"During the battle, our wolves were mind-linking everyone. We all just... felt William disappear."
"Reports coming in later confirmed that he had been killed by a water attack," adds Selena. "Nephera just... killed him among many other people."
My heart sinks. Oh, shit. Shit, shit, shit... Nephera killed her lover's son?
I don't even know how to react to this. It's just... so messed up. I can't believe it. I don't even know if I want to cry or scream in anger. Why was her whole life so fucked up? I know she did bad things, she was wrong, but the more I hear, the more Nephera's life just sounds like one damn tragedy after another.
"Are you okay?" asks Liam, putting his hand on my knee.
Am I? I don't know. I just found out the truth about Mara's family and it's not good. She doesn't have a family anymore, and even when they were alive, it sounds like what little she had was pretty wrecked...
I stand up and they all stare at me, but I just need some fresh air.
"Sorry," I mutter before leaving the room.
I walk out and go to the garden, which is empty this time. I just need to breathe. I take a few steps on the grass and take deep breaths, trying to calm down.
It doesn't work. Before I know it, I start crying, sobbing uncontrollably. This is so stupid! I try to wipe my tears, angry at myself for crying. Damn it, I don't even know why I'm crying! Yet, I can't stop; the tears take over me and it's strangely liberating. Is this what I needed? I don't know when I last cried like this, but Moon Goddess, it feels therapeutic to let it all out. I’m crying like a damn child in this garden. I couldn't keep my emotions bottled up anymore. It just hurts. Every answer I think I'm about to get turns into a brick wall that I run into every damn time.
"Mara..."
I shake my head. I don't want Liam's pity right now. Putting aside all my feelings for him, I'm strangely mad at werewolves right now. If it wasn't for Judah Black, Nephera's life and many others would have been different. Why does it feel like I missed the main villain of this story only to witness the trail of suffering he left behind him? I know Liam was a victim too, but right now, I just don't have the strength to share that pain. I can't.
"Mara, look at me."
"I don't want to look at you!" I retort. "Leave me alone, Liam, for just a minute. I want to be alone without anyone watching me for just a goddamn minute!"
"...Mara, you're growling at me."
"Enough! I said–"
"Mara, you're seriously growling! ...At me."
I calm down to focus on what he just said.

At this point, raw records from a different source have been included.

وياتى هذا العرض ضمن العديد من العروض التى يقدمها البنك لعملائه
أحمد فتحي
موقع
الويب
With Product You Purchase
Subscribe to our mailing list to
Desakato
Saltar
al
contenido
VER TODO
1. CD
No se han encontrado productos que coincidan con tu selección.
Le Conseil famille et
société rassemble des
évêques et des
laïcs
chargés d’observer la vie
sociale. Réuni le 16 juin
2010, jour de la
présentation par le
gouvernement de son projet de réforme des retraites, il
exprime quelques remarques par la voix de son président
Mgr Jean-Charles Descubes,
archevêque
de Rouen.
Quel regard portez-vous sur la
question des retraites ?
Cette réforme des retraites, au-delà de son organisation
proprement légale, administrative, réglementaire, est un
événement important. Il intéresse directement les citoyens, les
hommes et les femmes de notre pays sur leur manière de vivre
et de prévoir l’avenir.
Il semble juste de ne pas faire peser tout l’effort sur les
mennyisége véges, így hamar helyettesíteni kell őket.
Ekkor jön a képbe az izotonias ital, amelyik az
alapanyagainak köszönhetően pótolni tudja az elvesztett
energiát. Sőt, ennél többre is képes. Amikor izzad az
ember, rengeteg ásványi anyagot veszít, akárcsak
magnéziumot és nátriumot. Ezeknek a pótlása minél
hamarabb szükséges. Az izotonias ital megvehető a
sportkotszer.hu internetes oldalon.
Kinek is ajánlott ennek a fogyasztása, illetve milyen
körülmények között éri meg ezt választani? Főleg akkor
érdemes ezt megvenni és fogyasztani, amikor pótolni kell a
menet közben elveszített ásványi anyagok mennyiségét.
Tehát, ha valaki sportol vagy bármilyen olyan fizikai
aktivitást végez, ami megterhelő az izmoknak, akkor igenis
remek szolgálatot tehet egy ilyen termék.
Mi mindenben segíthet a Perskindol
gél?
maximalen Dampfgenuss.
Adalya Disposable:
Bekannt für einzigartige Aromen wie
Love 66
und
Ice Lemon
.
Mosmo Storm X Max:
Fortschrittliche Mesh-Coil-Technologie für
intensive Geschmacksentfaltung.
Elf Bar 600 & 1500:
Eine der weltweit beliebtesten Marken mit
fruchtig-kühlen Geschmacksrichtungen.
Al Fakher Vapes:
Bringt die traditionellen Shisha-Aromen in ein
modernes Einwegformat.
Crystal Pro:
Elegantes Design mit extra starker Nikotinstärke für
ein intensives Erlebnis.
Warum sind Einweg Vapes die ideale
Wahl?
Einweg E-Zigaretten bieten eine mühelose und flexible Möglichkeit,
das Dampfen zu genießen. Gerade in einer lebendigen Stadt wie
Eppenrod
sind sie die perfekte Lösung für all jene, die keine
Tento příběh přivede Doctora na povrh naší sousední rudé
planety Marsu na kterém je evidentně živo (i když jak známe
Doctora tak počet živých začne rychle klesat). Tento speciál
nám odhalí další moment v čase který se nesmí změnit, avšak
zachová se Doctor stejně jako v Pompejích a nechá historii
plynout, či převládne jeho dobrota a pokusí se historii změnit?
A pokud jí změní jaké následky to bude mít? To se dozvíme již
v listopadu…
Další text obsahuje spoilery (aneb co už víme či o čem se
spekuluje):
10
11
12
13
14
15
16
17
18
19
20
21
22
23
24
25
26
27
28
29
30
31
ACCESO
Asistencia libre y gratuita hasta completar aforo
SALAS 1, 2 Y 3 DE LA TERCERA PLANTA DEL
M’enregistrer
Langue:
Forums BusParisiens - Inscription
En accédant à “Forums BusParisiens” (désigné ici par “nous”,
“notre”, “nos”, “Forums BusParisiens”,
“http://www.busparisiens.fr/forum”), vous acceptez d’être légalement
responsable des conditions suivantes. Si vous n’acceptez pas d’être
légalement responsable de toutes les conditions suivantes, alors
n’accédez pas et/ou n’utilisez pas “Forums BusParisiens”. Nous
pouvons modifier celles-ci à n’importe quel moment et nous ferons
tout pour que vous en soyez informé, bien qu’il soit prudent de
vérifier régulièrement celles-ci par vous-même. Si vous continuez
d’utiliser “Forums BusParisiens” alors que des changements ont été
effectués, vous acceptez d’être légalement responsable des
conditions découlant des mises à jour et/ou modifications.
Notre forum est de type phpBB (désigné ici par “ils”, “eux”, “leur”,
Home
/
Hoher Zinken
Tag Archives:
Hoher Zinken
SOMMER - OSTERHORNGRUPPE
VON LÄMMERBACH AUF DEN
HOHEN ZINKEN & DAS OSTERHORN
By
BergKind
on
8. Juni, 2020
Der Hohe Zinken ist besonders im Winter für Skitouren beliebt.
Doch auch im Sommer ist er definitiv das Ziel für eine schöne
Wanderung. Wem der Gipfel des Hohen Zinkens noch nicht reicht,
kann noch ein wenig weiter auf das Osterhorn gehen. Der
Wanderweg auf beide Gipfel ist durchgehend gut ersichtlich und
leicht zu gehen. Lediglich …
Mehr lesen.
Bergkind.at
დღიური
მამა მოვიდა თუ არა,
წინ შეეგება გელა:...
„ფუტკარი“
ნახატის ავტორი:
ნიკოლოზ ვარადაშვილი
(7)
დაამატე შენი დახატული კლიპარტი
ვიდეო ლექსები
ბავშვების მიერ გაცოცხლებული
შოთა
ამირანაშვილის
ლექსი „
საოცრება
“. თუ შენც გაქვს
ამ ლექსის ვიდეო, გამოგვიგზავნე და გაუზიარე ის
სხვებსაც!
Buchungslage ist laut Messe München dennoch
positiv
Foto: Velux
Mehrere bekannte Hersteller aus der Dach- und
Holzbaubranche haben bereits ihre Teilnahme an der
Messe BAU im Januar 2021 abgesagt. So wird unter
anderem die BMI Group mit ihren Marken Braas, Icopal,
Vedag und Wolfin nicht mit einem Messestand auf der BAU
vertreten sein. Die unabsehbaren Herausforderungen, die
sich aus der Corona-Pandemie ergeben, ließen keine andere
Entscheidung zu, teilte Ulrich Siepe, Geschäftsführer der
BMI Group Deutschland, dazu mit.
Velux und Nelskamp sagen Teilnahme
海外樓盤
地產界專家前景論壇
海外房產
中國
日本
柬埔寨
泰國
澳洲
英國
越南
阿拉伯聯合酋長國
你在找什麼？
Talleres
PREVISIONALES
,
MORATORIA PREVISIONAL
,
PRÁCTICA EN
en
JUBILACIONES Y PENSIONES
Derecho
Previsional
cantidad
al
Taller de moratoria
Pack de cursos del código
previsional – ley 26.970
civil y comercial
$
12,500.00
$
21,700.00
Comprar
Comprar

I realize only now. That... voice... I grab my shirt, in the middle of my chest, feeling strange. What is that? It's one of the voices I heard before. It's not a human voice, but it feels... animalistic. I never paid much attention to it before, but there's definitely something else. It's been drowned out because the other voice was so loud, but... it strangely echoes with my emotions right now. I turn to Liam, completely lost. He's standing a few feet away from me, looking cautious with his shoulders arched a little.
"If... if the other Mara was Alcott Blue's child, she ought to... be a werewolf," mutters Liam.
"Is that possible? A werewolf and a witch?"
"Well, I did just hear you growling," he says.
Moon Goddess, could it be? Is that how it's supposed to feel? There's something... odd about this. I don't... feel like there's a wolf inside. I always hear Ben or the others talk as if their wolf had a conscience of its own, but this feels different. I can't quite name it. Then again, I’m probably a different kind of werewolf anyway...
"Mara, it's okay."
I look up as Liam steps forward, suddenly remembering I was sobbing seconds ago. I try to wipe my eyes and arrange my poor appearance, but before I get to really fix the mess I am, he puts his hands on my cheeks gently. He's close, very close; I can only look at his devilishly handsome face and bright eyes. Right now, they have turned more blue, as the Silver City sky is more indulgent for once.
"Don't worry. Even if... the other Mara has lost her family, you have us, alright? You have me."
Is that what he thought I was so sad about? I nod, feeling a bit silly. His smile is... strangely disarming. How does he do that? I feel like a tiger who becomes a kitten every time he's in the room... However, I need this. I need Liam. This bond between us is the only thing that doesn't seem like it’s about to disappear.
For once, I take the first step to hide my face on his shoulder. He gently caresses my neckline with his fingers. Moon Goddess, I love his strong arms around me, his smell surrounding my body. It's the most comfortable place in the world, and I'm not ready to leave it... I let Liam hug me, at least until I calm down, and it freaking works. I feel all my anger and frustration from before melt slowly as I lay myself in his arms. There's just... something so comforting about Liam being with me, as if all the weight I've been feeling on my shoulders had been lifted.
"...I want to speak to her," I mutter.
Liam eases his grip around me, just enough so that we can look at each other again. He frowns and wipes a tear left on my cheek, very gently.